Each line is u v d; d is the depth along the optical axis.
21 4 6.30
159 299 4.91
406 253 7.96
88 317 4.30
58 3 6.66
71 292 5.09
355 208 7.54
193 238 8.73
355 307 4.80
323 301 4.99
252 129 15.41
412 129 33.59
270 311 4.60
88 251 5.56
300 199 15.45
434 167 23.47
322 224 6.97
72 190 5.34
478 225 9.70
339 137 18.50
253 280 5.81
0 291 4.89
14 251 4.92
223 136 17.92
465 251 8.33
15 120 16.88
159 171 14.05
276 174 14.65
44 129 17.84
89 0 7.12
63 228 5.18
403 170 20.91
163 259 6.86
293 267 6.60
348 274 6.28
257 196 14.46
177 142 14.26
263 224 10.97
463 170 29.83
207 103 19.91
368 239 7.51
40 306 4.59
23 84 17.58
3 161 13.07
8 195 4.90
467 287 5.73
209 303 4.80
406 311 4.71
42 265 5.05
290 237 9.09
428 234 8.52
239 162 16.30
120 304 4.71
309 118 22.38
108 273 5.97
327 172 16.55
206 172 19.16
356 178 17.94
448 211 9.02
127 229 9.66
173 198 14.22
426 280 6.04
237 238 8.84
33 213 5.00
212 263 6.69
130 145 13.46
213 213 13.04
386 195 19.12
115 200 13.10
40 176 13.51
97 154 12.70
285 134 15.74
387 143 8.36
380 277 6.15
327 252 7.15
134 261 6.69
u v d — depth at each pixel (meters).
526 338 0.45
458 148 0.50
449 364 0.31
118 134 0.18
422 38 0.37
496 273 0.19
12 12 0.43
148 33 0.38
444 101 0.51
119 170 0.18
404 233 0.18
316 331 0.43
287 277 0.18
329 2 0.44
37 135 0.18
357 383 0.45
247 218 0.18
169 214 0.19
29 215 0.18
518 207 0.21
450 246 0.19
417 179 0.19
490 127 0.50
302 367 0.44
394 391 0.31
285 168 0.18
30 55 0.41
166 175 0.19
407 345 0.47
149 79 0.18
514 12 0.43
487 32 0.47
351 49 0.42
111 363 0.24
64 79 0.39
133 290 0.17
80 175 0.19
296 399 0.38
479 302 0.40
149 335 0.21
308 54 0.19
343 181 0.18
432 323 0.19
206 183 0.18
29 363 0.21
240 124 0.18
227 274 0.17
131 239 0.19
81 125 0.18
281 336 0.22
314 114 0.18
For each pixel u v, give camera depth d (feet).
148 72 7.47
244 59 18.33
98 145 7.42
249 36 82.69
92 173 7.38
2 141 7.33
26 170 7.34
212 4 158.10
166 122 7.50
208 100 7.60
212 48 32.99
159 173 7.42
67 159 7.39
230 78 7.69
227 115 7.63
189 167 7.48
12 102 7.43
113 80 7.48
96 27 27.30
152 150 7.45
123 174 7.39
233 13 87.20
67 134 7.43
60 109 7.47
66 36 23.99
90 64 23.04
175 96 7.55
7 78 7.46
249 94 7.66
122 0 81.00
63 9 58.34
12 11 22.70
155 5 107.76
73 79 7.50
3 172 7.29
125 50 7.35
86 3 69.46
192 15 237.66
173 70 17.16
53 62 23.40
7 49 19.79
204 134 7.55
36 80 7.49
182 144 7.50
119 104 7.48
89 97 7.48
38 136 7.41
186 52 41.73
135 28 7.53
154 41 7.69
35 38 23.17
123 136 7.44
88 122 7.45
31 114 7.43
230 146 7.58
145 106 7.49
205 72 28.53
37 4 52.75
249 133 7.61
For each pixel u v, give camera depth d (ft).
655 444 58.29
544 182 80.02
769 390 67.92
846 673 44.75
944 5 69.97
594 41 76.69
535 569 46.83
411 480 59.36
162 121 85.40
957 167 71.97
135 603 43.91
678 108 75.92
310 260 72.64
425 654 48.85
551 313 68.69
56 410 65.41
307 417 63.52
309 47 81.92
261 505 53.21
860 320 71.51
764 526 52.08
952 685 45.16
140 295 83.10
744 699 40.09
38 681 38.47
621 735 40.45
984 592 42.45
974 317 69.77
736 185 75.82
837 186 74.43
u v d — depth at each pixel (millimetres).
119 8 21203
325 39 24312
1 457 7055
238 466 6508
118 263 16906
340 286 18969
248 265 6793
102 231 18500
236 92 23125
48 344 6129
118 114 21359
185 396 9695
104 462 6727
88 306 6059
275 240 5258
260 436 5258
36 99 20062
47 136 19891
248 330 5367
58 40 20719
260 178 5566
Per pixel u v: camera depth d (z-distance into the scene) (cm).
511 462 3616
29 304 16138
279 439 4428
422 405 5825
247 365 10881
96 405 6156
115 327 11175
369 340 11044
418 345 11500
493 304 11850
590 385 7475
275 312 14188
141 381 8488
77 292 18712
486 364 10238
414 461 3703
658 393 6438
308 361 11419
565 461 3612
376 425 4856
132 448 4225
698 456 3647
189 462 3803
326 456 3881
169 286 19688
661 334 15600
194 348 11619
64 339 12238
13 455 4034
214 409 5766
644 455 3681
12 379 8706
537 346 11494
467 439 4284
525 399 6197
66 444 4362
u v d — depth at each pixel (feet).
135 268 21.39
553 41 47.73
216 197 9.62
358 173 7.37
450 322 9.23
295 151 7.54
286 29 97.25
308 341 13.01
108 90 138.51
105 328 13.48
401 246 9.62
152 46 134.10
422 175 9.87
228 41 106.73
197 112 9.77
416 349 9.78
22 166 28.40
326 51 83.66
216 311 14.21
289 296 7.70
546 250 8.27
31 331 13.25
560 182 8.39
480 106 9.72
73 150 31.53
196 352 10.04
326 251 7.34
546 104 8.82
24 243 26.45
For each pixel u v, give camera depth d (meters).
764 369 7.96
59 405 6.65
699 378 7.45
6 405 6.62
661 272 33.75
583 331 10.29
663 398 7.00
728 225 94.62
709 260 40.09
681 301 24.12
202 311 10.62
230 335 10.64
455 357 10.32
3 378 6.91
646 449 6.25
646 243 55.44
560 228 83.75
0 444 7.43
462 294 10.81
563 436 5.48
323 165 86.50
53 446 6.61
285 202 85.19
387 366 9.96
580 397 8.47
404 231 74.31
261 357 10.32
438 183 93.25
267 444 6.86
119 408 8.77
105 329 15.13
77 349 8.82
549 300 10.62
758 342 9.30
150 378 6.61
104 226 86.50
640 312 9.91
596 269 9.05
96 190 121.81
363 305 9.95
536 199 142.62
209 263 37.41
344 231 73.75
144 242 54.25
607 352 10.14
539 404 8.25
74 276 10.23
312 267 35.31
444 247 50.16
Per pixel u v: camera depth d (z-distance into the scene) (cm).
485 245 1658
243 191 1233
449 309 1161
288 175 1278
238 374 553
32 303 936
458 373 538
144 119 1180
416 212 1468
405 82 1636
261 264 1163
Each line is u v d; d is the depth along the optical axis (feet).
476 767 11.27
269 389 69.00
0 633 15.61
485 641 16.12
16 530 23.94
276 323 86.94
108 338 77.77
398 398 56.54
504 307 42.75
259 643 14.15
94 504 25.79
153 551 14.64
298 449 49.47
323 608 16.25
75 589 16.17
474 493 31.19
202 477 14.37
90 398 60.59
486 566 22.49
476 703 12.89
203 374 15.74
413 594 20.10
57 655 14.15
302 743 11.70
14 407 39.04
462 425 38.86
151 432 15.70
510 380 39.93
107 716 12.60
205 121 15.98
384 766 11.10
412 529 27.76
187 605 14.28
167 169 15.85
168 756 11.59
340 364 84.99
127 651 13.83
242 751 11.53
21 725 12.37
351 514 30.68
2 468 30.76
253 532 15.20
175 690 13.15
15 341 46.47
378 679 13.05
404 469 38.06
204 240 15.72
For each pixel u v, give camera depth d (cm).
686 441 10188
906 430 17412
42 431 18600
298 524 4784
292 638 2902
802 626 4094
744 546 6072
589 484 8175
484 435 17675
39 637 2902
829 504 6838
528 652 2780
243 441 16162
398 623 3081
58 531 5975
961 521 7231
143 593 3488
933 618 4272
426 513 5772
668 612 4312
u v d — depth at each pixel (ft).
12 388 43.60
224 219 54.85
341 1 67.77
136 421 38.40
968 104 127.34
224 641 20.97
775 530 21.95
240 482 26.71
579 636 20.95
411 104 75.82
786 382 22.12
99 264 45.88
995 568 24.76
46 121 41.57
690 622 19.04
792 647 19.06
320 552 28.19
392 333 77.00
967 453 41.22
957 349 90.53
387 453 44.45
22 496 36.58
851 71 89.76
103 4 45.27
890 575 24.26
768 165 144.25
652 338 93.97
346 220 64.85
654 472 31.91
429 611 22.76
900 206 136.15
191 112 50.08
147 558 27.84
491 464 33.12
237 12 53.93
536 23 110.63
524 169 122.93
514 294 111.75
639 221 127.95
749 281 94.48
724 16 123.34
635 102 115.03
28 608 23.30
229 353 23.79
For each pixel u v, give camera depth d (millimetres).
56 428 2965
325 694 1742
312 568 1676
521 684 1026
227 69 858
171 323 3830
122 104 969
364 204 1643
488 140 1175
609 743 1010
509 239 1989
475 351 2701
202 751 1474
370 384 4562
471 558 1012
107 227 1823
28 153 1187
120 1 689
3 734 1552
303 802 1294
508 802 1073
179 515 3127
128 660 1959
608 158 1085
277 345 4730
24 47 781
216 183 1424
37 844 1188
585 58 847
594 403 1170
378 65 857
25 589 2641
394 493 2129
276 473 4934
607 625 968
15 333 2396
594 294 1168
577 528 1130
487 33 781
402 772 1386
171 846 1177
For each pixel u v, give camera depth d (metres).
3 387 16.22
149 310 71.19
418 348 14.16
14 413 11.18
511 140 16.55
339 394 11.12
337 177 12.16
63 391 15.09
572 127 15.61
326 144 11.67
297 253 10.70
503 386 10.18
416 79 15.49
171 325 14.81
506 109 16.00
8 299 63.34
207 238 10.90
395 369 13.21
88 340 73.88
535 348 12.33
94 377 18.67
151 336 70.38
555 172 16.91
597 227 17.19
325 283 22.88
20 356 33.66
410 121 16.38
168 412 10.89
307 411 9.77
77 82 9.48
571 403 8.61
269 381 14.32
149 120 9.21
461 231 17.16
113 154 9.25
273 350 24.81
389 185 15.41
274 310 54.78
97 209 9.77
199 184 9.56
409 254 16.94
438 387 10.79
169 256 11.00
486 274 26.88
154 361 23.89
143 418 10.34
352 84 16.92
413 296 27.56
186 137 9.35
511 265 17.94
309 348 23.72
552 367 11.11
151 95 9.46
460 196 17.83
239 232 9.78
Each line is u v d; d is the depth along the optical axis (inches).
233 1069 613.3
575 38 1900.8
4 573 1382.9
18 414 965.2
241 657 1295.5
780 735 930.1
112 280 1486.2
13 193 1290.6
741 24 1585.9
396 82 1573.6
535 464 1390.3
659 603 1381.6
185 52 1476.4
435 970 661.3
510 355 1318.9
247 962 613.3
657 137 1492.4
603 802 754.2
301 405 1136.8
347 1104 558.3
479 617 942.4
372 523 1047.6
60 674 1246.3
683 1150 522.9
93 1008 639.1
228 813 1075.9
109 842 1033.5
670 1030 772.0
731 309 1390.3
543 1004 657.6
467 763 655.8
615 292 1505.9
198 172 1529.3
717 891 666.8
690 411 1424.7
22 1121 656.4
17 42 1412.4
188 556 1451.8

------------------------

▸ Task to complete
What is asked for is an exact copy of the lines above from the one containing "422 405 5825" through the one containing "661 272 33.75", and only those.

▸ Output below
422 405 5825
247 365 10881
96 405 6156
115 327 11175
369 340 11044
418 345 11500
493 304 11850
590 385 7475
275 312 14188
141 381 8488
77 292 18712
486 364 10238
414 461 3703
658 393 6438
308 361 11419
565 461 3612
376 425 4856
132 448 4225
698 456 3647
189 462 3803
326 456 3881
169 286 19688
661 334 15600
194 348 11619
64 339 12238
13 455 4034
214 409 5766
644 455 3681
12 379 8706
537 346 11494
467 439 4284
525 399 6197
66 444 4362
u v d — depth at each pixel (feet).
135 268 21.39
553 41 47.73
216 197 9.62
358 173 7.37
450 322 9.23
295 151 7.54
286 29 97.25
308 341 13.01
108 90 138.51
105 328 13.48
401 246 9.62
152 46 134.10
422 175 9.87
228 41 106.73
197 112 9.77
416 349 9.78
22 166 28.40
326 51 83.66
216 311 14.21
289 296 7.70
546 250 8.27
31 331 13.25
560 182 8.39
480 106 9.72
73 150 31.53
196 352 10.04
326 251 7.34
546 104 8.82
24 243 26.45
For each pixel u v, give camera depth d (meters).
764 369 7.96
59 405 6.65
699 378 7.45
6 405 6.62
661 272 33.75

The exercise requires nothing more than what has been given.